Mike debated his next move. The tall goth was probably in his early twenties, lanky, big Adam's apple. Part of Mike wanted to go for the sucker punch-just deck the son of a bitch, take out the leader, show them he meant business. Part of him wanted to go with a forearm blow to that bobbing throat, leave the goth with sore vocal chords for the next two weeks. But then the others would probably jump in. He might be able to take on two or three, but maybe not this many.

He was still mulling over his next move when something caught his eye. The heavy metal door buzzed open. Another goth entered. It wasn't the black clothes that made Mike pull up this time.

It was the black eyes.

The new goth also had a strip of tape across his nose.

His recently broken nose, Mike thought.

Some of the goths came over to the broken-nose guy and offered up lazy high fives. They moved as though swimming through pancake syrup. Their voices too were slow, lethargic, nearly Prozac induced. "Yo, Carson," one managed to utter. "Carson, my man," croaked another. They lifted their hands to slap his back as if this took great effort. Carson accepted the attention as though he was used to it and it was his due.

"Rosemary?" Mike said.


"You not only know my son, you know me."

"How's that?"

"You called me Dr. Baye." He kept his eyes on the goth with the broken nose. "How did you know I was a doctor?"

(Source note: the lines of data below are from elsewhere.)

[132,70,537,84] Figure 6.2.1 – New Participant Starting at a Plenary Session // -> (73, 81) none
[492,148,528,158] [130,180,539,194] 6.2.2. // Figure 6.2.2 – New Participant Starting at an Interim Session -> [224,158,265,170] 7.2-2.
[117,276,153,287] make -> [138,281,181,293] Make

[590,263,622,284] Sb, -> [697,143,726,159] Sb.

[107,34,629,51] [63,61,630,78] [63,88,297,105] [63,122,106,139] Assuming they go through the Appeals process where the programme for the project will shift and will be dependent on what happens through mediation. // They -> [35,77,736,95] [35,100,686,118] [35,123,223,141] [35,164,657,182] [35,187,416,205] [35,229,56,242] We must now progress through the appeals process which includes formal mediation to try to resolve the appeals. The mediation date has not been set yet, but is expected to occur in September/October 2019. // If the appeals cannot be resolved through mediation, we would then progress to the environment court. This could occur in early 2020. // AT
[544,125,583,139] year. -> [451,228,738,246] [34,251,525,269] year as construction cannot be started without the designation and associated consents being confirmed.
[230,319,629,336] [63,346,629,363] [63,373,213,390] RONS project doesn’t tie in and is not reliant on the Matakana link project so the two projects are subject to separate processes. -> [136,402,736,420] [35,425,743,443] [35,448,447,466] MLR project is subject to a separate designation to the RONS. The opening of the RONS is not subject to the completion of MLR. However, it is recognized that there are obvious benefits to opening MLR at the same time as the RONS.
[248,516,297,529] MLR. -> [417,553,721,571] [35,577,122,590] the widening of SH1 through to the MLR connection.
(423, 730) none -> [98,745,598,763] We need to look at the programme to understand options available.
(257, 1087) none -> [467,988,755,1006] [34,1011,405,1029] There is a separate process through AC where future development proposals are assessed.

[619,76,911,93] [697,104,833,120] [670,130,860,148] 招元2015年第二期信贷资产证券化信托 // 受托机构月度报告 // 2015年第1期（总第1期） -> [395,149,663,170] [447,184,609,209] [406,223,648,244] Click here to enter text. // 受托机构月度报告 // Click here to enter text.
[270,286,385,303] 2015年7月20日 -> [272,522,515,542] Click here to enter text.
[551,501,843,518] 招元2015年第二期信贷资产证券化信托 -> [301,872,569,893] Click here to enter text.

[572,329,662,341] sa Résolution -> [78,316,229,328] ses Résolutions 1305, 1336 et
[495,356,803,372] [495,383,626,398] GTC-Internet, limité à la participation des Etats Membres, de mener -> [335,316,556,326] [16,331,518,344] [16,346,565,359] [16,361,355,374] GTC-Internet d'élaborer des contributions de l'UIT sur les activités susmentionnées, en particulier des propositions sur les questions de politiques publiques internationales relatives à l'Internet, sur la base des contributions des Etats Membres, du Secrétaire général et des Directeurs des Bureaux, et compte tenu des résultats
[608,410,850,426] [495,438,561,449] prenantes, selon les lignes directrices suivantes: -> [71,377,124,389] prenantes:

He didn't wait for the answer. There was no point. He hurried toward the door, bumping the tall goth as he did. The one with the broken nose- Carson -saw him coming. The black eyes widened. Carson stepped back outside. Mike moved faster now, grabbing the metal door before it closed all the way, heading outside.

Carson with the broken nose was maybe ten feet in front of him.

"Hey!" Mike called out.

The punk turned around. His jet-black hair dangled over one eye like a dark curtain.

"What happened to your nose?"

Carson tried to sneer through it. "What happened to your face?"

Mike hurried over to him. The other goths were out the door. It was six against one. In his peripheral vision he saw Mo get out of the car and come toward them. Six against two-but Mo was one of the two. Mike might just take those odds.

He moved up close, getting right into Carson 's broken nose and said, "A bunch of limp-dick cowards jumped me when I wasn't looking. That's what happened to my face."

Carson tried to keep the bravado in his voice. "That's too bad."

"Well, thanks, but here's the kicker. Can you imagine being a big enough loser to be one of the cowards who jumped me and ended up with a broken nose?"

Carson shrugged. "Anyone could get in a lucky shot."

"That's true. So maybe the limp-dick loser would like another chance. Man-to-man. Face-to-face."

The goth leader looked around now, making sure that he had his supporters in place. The other goths nodded back, adjusted metal bracelets, flexed their fingers, and made too much of an effort to look ready.

Mo walked over to the tall goth and grabbed him by the throat before anyone could move. The goth tried to spit out a noise, but Mo's grip kept any sound from coming out.

"If anyone steps forward," Mo said to him, "I hurt you. Not the guy who steps forward. Not the guy who interferes. You. I hurt you very badly, do you understand?"

The tall goth tried to nod.

Mike looked back at Carson. "You ready to go?"

"Hey, I don't got no beef with you."

"I have one with you."

Mike pushed him, school yard style. Taunting. The other goths looked confused, unsure of their next move. Mike pushed Carson again.


"What did you guys do to my son?"

"Huh? Who?"

"My son, Adam Baye. Where is he?"

"You think I know?"

"You jumped me last night, didn't you? Unless you want the beating of a lifetime, you better talk."

And then another voice said, "Everybody freeze! FBI!"

Mike looked up. It was the two men with baseball caps, the ones following them before. They held guns in one hand, badges in the other.

One of the officers said, "Michael Baye?"


"Darryl LeCrue, FBI. We're going to need you to come with us."